Histopathology, as one basic technique in aquatic toxicity, provides helpful information for identifying target tissues and the mechanisms of injuries because of the enhanced sensitivity of histological monitoring compared with other toxicological parameters, such as mortality or behavioral measurements. Among the toxicological endpoints in this subchronic test, the histological changes in medaka liver showed more susceptibility to AgNP exposure than mortality and biochemical analysis. It has been reported that there is a strong relation between histological changes and oxidative stress in fish liver 37–39. Medaka hepatic lesions may be associated with high Ag accumulation and oxidative damage in liver tissue based on the metal analysis and biochemical measurements.
In the present study, large numbers of histological alterations, such as mucus production, epithelial hyperplasia, lamellar fusion, and swollen epithelium, were measured in the gills of AgNP-dosed fish. It has been demonstrated that the increased mucus layer and cell hyperplasia may constitute a barrier for NP uptake by the gills 31. The obtained data may explain the low concentrations of Ag in the gills. Fish gills are vital organs for respiration and osmoregulation; for example, chloride cells distributed on PLs are involved in branchial ion exchange.
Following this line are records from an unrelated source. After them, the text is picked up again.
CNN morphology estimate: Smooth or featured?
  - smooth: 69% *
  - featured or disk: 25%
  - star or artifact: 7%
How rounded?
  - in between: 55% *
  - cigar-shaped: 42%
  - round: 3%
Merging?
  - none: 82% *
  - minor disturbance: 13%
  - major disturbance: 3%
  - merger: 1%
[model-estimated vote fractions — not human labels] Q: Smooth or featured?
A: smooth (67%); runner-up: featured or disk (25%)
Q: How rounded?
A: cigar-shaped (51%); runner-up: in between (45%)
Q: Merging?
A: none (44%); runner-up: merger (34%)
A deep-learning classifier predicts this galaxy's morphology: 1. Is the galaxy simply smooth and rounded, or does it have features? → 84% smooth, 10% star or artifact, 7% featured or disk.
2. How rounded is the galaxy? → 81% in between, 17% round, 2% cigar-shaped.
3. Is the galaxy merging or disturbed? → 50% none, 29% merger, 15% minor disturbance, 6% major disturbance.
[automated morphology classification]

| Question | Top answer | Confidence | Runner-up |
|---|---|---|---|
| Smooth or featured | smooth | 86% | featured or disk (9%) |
Additionally, fish gills serve as the primary tissue that makes contact with exogenous toxicants in the aquatic environment; thus, some branchial impairments with reference to toxicity may influence oxygen consumption and disrupt osmoregulation. After 24 h of exposure in Eurasian perch (P. fluviatilis), nanosilver reportedly causes increased critical oxygen tension (Pcrit), indicating disrupted gill respiration and impaired tolerance to hypoxia 10. The histopathological changes in the gill tissue of medaka may induce a hypoxic state under which oxidative stress was concomitantly generated.
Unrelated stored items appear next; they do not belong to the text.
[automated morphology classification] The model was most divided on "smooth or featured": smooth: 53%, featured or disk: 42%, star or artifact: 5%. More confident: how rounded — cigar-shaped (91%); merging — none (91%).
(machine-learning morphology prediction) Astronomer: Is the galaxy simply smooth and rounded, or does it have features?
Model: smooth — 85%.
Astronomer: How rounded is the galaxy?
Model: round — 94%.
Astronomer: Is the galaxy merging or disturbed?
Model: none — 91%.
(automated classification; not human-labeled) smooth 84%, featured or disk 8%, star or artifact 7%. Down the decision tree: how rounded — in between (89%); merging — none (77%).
Silver nanoparticles induced greater toxicity in medaka under chronic exposure conditions than the toxicity in most previously tested aquatic organisms and caused the highest accumulation of Ag in liver tissue. The present study shows that the activities of LDH and antioxidant enzymes, as well as accompanying histological changes in the liver, were significantly influenced by AgNPs in a dose-related manner. The histopathological alterations could be attributed to the oxidative stress induced by AgNP exposure. The results suggest that medaka liver is the organ most affected by the Ag that might have been released from NPs. The data also indicate that histological analysis is a highly sensitive endpoint for evaluating NP toxicity in fish models. Further studies are underway to elucidate the mechanism of Ag accumulation and determine the involvement of free radicals/ROS in NP toxicity.
The present study was jointly supported by the National Natural Science Foundation of China (grant 20537020) and the Scientific Research of Anhui Medical University (grant XJ201016).